Le manuscrit inachevé, Franck Thilliez, éditions Fleuve noir, mai 2018, 525 p.

 

Livre lu dans le cadre du challenge Polars et Thrillers chez Sharon

 

 

Une bouche sans personne, Gilles Marchand

 

Le cinquième roman que j’ai lu de la sélection pour le prix du Meilleur roman Points m’a étonnée et ravie, au point de constituer, parmi ces lectures, mon premier coup de cœur. J’ai été étonnée, parce que ni le titre, ni la quatrième de couverture ne m’auraient incitée à acheter ce roman que je n’avais d’ailleurs pas remarqué lors de sa parution, passant ainsi à côté d’un excellent premier roman. Ravie parce que j’ai découvert un livre certes très douloureux par l’épisode historique auquel il fait référence, mais jamais pesant parce que l’auteur en a fait un bijou de poésie et d’imagination.

Gilles Marchand nous plonge dans le quotidien gris et monotone d’un petit comptable qui dissimule en permanence sa bouche et son cou sous une épaisse écharpe. L’homme préfère être seul, bien qu’il se présente comme n’étant ni agoraphobe ni misanthrope. On se doute qu’un traumatisme doit être à l’origine de son comportement…

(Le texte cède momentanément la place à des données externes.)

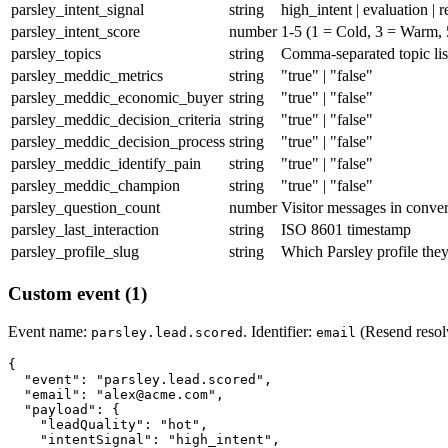
parsley_intent_signal
string
high_intent | evaluation | r
parsley_intent_score
number
1-5 (1 = Cold, 3 = Warm, 
parsley_topics
string
Comma-separated topic lis
parsley_meddic_metrics
string
"true" | "false"
parsley_meddic_economic_buyer
string
"true" | "false"
parsley_meddic_decision_criteria
string
"true" | "false"
parsley_meddic_decision_process
string
"true" | "false"
parsley_meddic_identify_pain
string
"true" | "false"
parsley_meddic_champion
string
"true" | "false"
parsley_question_count
number
Visitor messages in conver
parsley_last_interaction
string
ISO 8601 timestamp
parsley_profile_slug
string
Which Parsley profile the
Custom event (1)
Event name:
. Identifier:
(Resend resolv
parsley.lead.scored
email
{

  "event": "parsley.lead.scored",

  "email": "alex@acme.com",

  "payload": {

    "leadQuality": "hot",

    "intentSignal": "high_intent",
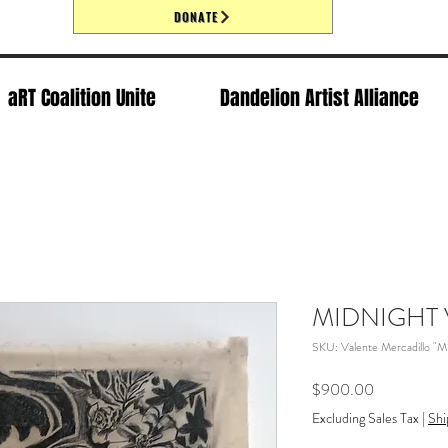
DONATE
aRT Coalition Unite
Dandelion Artist Alliance
MIDNIGHT 
SKU: Valente Mercadillo 
Price
$900.00
Excluding Sales Tax
|
Shi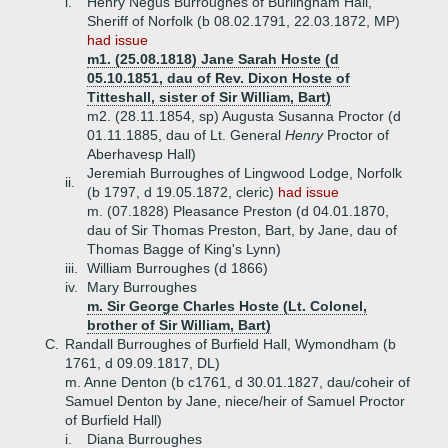
i.
Henry Negus Burroughes of Burlingham Hall,
Sheriff of Norfolk (b 08.02.1791, 22.03.1872, MP)
had issue
m1. (25.08.1818) Jane Sarah Hoste (d
05.10.1851, dau of Rev. Dixon Hoste of
Titteshall, sister of Sir William, Bart)
m2. (28.11.1854, sp) Augusta Susanna Proctor (d
01.11.1885, dau of Lt. General
Henry
Proctor of
Aberhavesp Hall)
Jeremiah Burroughes of Lingwood Lodge, Norfolk
ii.
(b 1797, d 19.05.1872, cleric)
had issue
m. (07.1828) Pleasance Preston (d 04.01.1870,
dau of Sir Thomas Preston, Bart, by Jane, dau of
Thomas Bagge of King's Lynn)
iii.
William Burroughes (d 1866)
iv.
Mary Burroughes
m. Sir George Charles Hoste (Lt. Colonel,
brother of Sir William, Bart)
C.
Randall Burroughes of Burfield Hall, Wymondham (b
1761, d 09.09.1817, DL)
m. Anne Denton (b c1761, d 30.01.1827, dau/coheir of
Samuel Denton by Jane, niece/heir of Samuel Proctor
of Burfield Hall)
i.
Diana Burroughes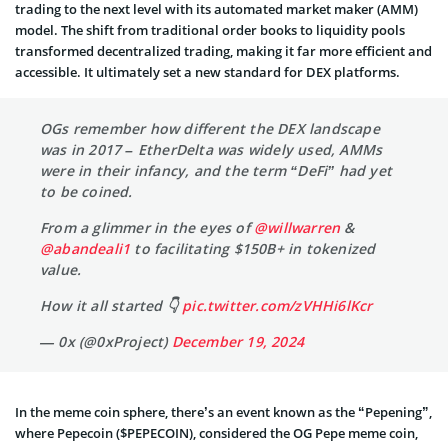
trading to the next level with its automated market maker (AMM)
model. The shift from traditional order books to liquidity pools
transformed decentralized trading, making it far more efficient and
accessible. It ultimately set a new standard for DEX platforms.
OGs remember how different the DEX landscape
was in 2017 – EtherDelta was widely used, AMMs
were in their infancy, and the term “DeFi” had yet
to be coined.
From a glimmer in the eyes of
@willwarren
&
@abandeali1
to facilitating $150B+ in tokenized
value.
How it all started 👇
pic.twitter.com/zVHHi6lKcr
— 0x (@0xProject)
December 19, 2024
In the meme coin sphere, there’s an event known as the “Pepening”,
where Pepecoin ($PEPECOIN), considered the OG Pepe meme coin,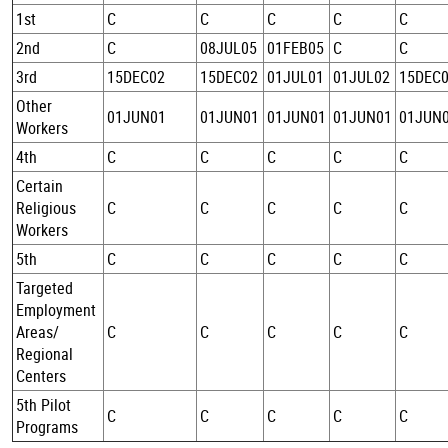
1st
C
C
C
C
C
2nd
C
08JUL05
01FEB05
C
C
3rd
15DEC02
15DEC02
01JUL01
01JUL02
15DEC
Other
01JUN01
01JUN01
01JUN01
01JUN01
01JUN
Workers
4th
C
C
C
C
C
Certain
Religious
C
C
C
C
C
Workers
5th
C
C
C
C
C
Targeted
Employment
Areas/
C
C
C
C
C
Regional
Centers
5th Pilot
C
C
C
C
C
Programs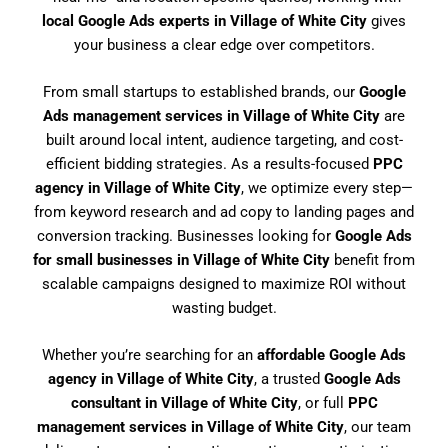
local Google Ads experts in Village of White City
gives
your business a clear edge over competitors.
From small startups to established brands, our
Google
Ads management services in Village of White City
are
built around local intent, audience targeting, and cost-
efficient bidding strategies. As a results-focused
PPC
agency in Village of White City
, we optimize every step—
from keyword research and ad copy to landing pages and
conversion tracking. Businesses looking for
Google Ads
for small businesses in Village of White City
benefit from
scalable campaigns designed to maximize ROI without
wasting budget.
Whether you’re searching for an
affordable Google Ads
agency in Village of White City
, a trusted
Google Ads
consultant in Village of White City
, or full
PPC
management services in Village of White City
, our team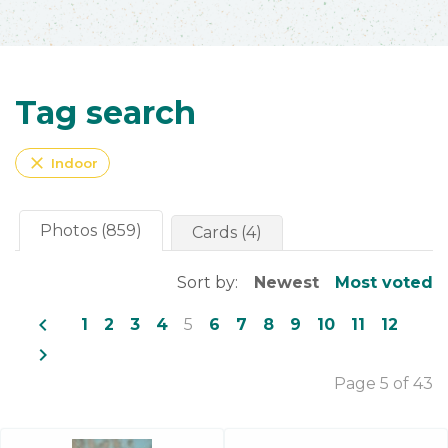
Tag search
close
Indoor
Photos (859)
Cards (4)
Sort by:
Newest
Most voted
navigate_before
1
2
3
4
5
6
7
8
9
10
11
12
navigate_next
Page 5 of 43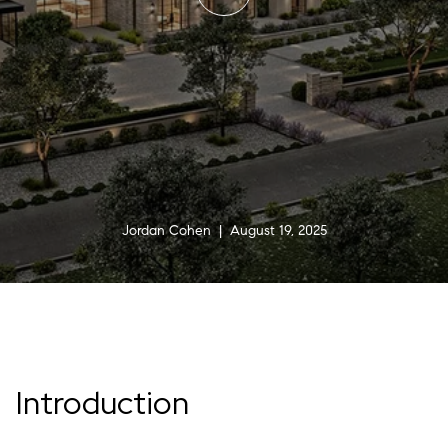
Jordan Cohen | August 19, 2025
Introduction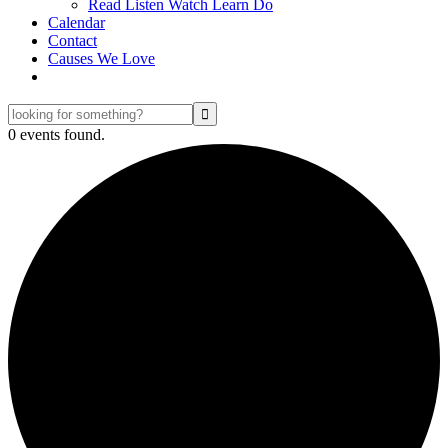
Read Listen Watch Learn Do
Calendar
Contact
Causes We Love
looking
for
0 events found.
something?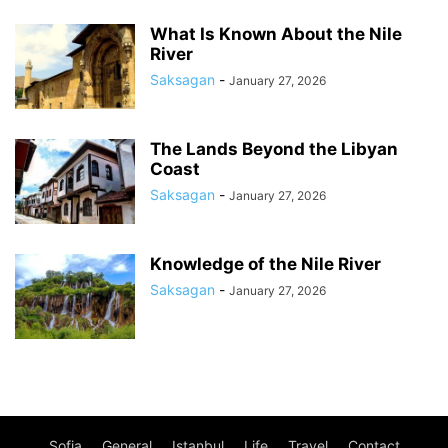
What Is Known About the Nile
River
Saksagan
-
January 27, 2026
The Lands Beyond the Libyan
Coast
Saksagan
-
January 27, 2026
Knowledge of the Nile River
Saksagan
-
January 27, 2026
Sofia
General
Istanbul
Life
Travel
Contact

En dehors de son travail, où il préfère éviter tout lien et donc toute conversation avec ses collègues, le narrateur se rend tous les soirs dans un bar où il retrouve Sam, un taiseux comme lui, et Thomas, un homme plus âgé et également plus bavard. Quant aux deux « femmes de sa vie », ce sont sa boulangère, qui le gratifie chaque matin du seul temps qu’elle connaît, le futur, et avec laquelle il lutte pour ne pas « abdiquer ses principes de conjugaison », et Lisa, la jolie serveuse qu’il aime en silence, parce qu’elle est bien trop belle pour lui.

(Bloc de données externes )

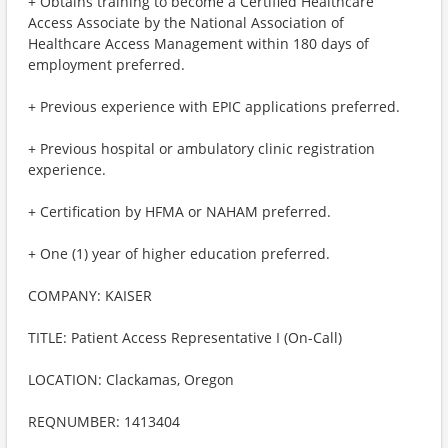
+ Obtains training to become a Certified Healthcare
Access Associate by the National Association of
Healthcare Access Management within 180 days of
employment preferred.
+ Previous experience with EPIC applications preferred.
+ Previous hospital or ambulatory clinic registration
experience.
+ Certification by HFMA or NAHAM preferred.
+ One (1) year of higher education preferred.
COMPANY: KAISER
TITLE: Patient Access Representative I (On-Call)
LOCATION: Clackamas, Oregon
REQNUMBER: 1413404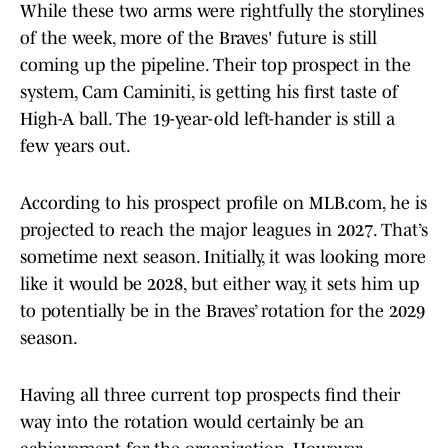
While these two arms were rightfully the storylines
of the week, more of the Braves' future is still
coming up the pipeline. Their top prospect in the
system, Cam Caminiti, is getting his first taste of
High-A ball. The 19-year-old left-hander is still a
few years out.
According to his prospect profile on MLB.com, he is
projected to reach the major leagues in 2027. That’s
sometime next season. Initially, it was looking more
like it would be 2028, but either way, it sets him up
to potentially be in the Braves’ rotation for the 2029
season.
Having all three current top prospects find their
way into the rotation would certainly be an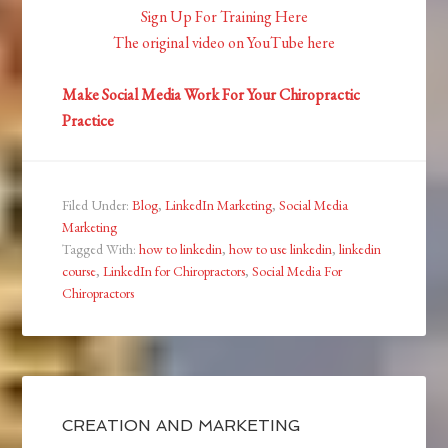
Sign Up For Training Here
The original video on YouTube here
Make Social Media Work For Your Chiropractic
Practice
Filed Under:
Blog
,
LinkedIn Marketing
,
Social Media
Marketing
Tagged With:
how to linkedin
,
how to use linkedin
,
linkedin
course
,
LinkedIn for Chiropractors
,
Social Media For
Chiropractors
CREATION AND MARKETING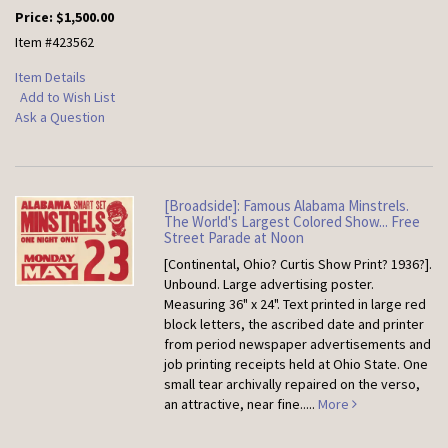
Price:
$1,500.00
Item #423562
Item Details
Add to Wish List
Ask a Question
[Broadside]: Famous Alabama Minstrels.
The World's Largest Colored Show... Free
Street Parade at Noon
[Continental, Ohio? Curtis Show Print? 1936?].
Unbound.
Large advertising poster.
Measuring 36" x 24". Text printed in large red
block letters, the ascribed date and printer
from period newspaper advertisements and
job printing receipts held at Ohio State. One
small tear archivally repaired on the verso,
an attractive, near fine.....
More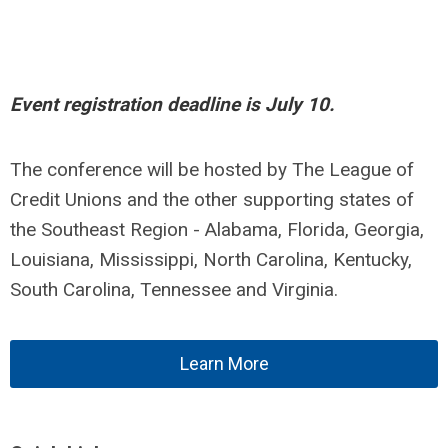
Event registration deadline is July 10.
The conference will be hosted by The League of
Credit Unions and the other supporting states of
the Southeast Region - Alabama, Florida, Georgia,
Louisiana, Mississippi, North Carolina, Kentucky,
South Carolina, Tennessee and Virginia.
Learn More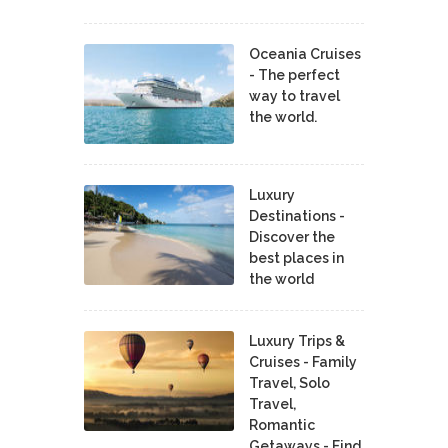
Oceania Cruises
- The perfect
way to travel
the world.
Luxury
Destinations -
Discover the
best places in
the world
Luxury Trips &
Cruises - Family
Travel, Solo
Travel,
Romantic
Getaways - Find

Chaque soir, le narrateur retrouve Sam, Thomas et Lisa et passe quelques heures avec eux à jouer à la belote, écouter de la musique et parfois, seulement, à discuter. Mais ses trois amis s’interrogent sur son secret et, parce qu’ils savent que parler le sauvera, ils finissent par le pousser à raconter son histoire. Quelques clients du café tendent l’oreille, et bientôt, ils seront nombreux chaque soir à venir écouter l’histoire de l’homme à l’écharpe. Celui qui avait « cadenassé solidement » son « armoire à souvenirs » doit affronter le passé, « le poème et la cicatrice » qui dormaient en lui depuis si longtemps. Comme dans « La conscience de Zeno », ce roman italien du début du vingtième siècle que son grand-père lisait, le narrateur va laisser ses souvenirs remonter à la surface petit à petit au cours des soirées au café qui représentent pour lui autant de séances de psychanalyse.

Dans la profusion actuelle de livres publiés, la littérature se fait rare mais elle existe toujours et le roman de Gilles Marchand en fait partie : une histoire sombre -dont le traumatisme originel est inqualifiable-, sublimée par le regard empli d’imagination que le narrateur porte sur le quotidien et par l’atmosphère particulière qu’il crée, des personnages bien croqués mais qui laissent aussi la place à l’imagination du lecteur, de l’amitié, une fantaisie douce qui devient poésie … font d’ «Une bouche sans personne» une très belle histoire.

 

 Coup de cœur 2018 !

 

Une bouche sans personne, Gilles Marchand, Points Seuil n° P4659, octobre 2017, 260p.